Конституция: не только содержание, но само
Срабатывал самодержавный инстинкт, многовековой опыт абсолютной монархии, по сравнению с которой даже правительство Людовика XIV и тирания Генриха VIII казались ограниченными, уступившими обществу заметную часть своей власти.
Только земства, уездные и губернские, а также аналогичные им городские думы — «кусочек парламента»: вот максимум того, на что смогло в 1860‐х годах пойти самодержавие; в 39 губерниях предполагалось 13 024 уездных депутата («гласных»): 6264 — от дворян, 5171 — от крестьян, 1649 — от горожан. Однако само число это еще ни о чем не говорит: все решал не «текст», а «контекст», а он был самодержавно-бюрократическим. Достаточно лишь одного, но зато ярчайшего примера: земствам, то есть местным органам власти, полиция (реальная власть!) не подчинялась; она была «инструментом» губернатора. Более того, вся история земств — это сплошные атаки на них губернаторов и других административных лиц, сеть урезаний, запретов.
Некоторые исследователи отсюда делают вывод, что земства ничего не значили. На самом же деле беспрерывные придирки доказывают как раз их значение: занимаясь как будто вполне мирными, разрешенными делами — школами, медициной, дорогами, — они были все-таки первым выборным, не только дворянским, но также и буржуазным, интеллигентским, крестьянским учреждением, которое потенциально несло в себе зародыш парламентаризма и тем раздражало.
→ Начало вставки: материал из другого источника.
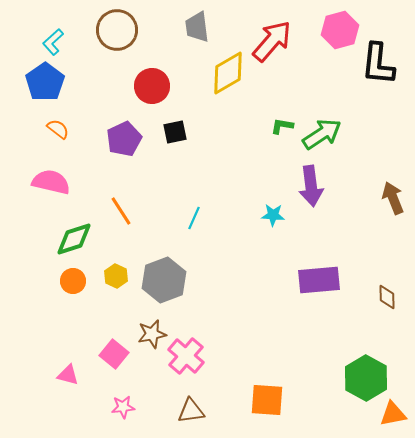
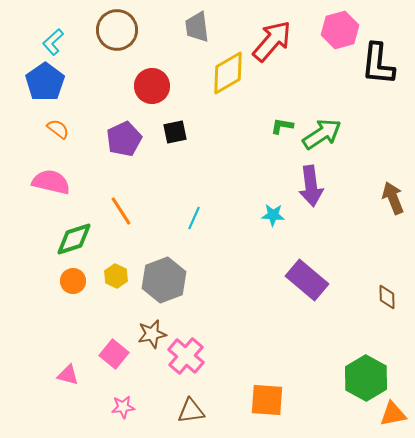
purple rectangle: moved 12 px left; rotated 45 degrees clockwise
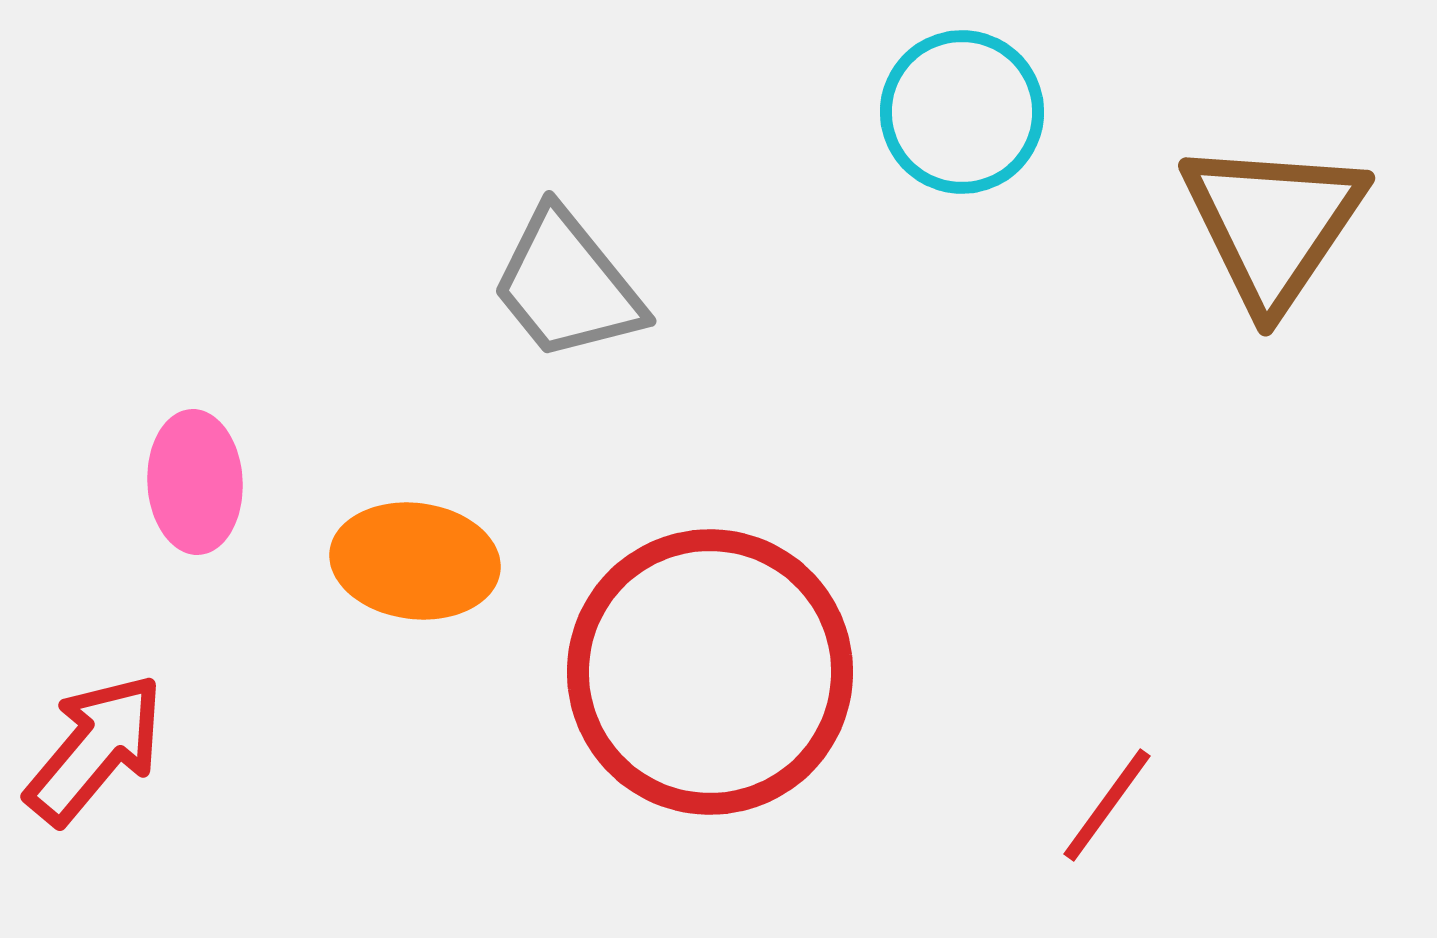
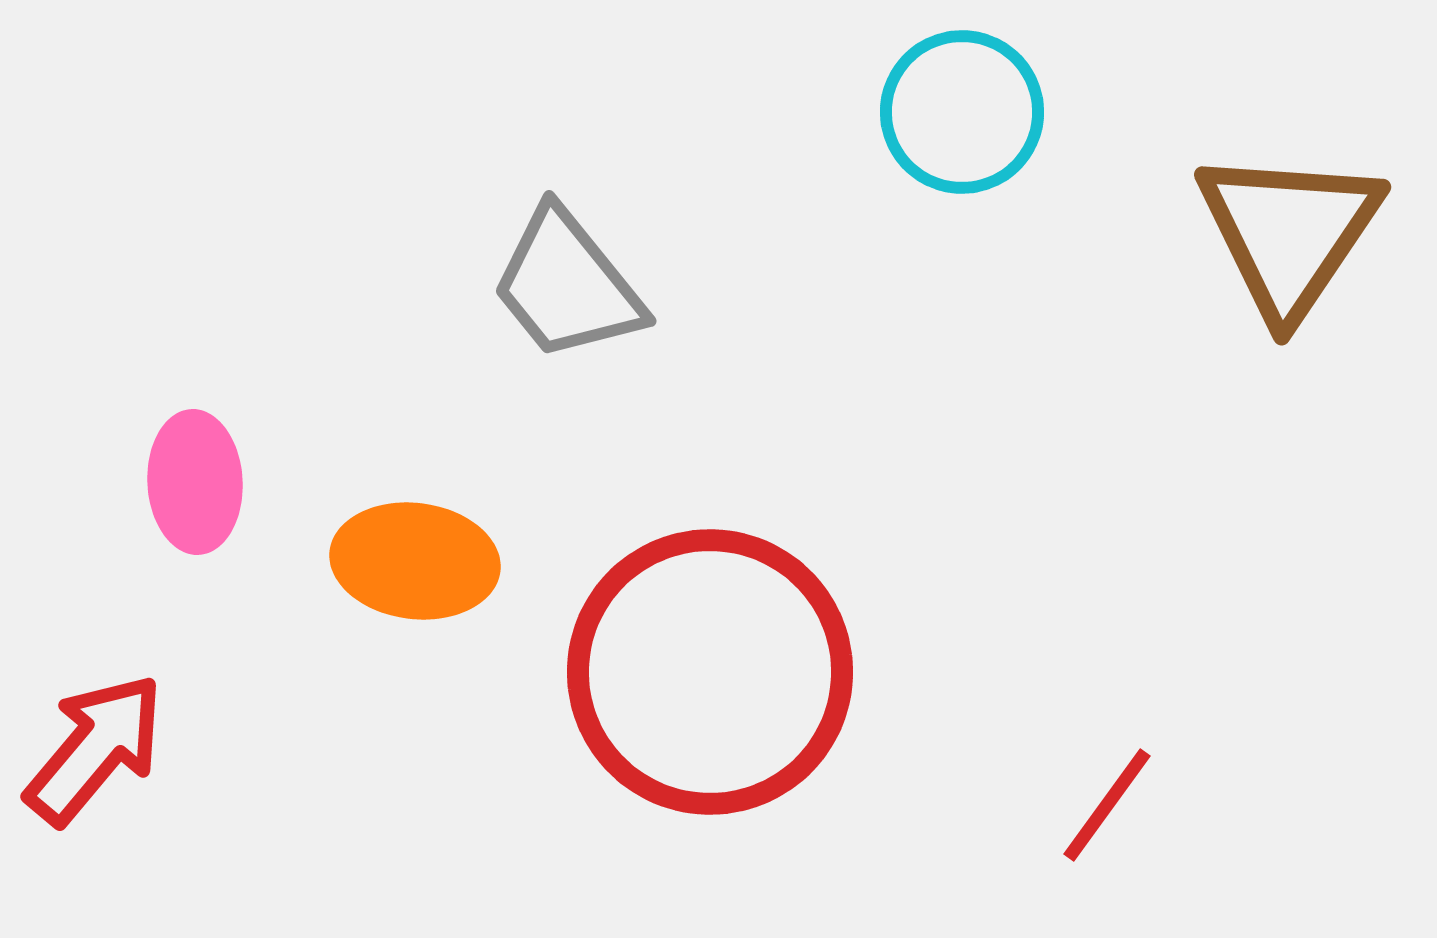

Отвергая старинный английский путь — парламентский, русское самодержавие охотнее допускало «старофранцузский вариант», когда центр общественного самоуправления передавался сравнительно независимым судам.
Судебная реформа 1864 года оказалась самой последовательной из всех тогдашних реформ именно потому, что на ней сошлось несколько линий, идущих с разных сторон. Однако это не значило, что она проходила «легко». Необходимо отдать должное нескольким деятелям, пробивавшимся сквозь бюрократический частокол: С. И. Зарудный, В. П. Бутков, Д. А. Ровинский и ряд других (среди них не последнее место, между прочим, занимал будущий столп реакции К. П. Победоносцев).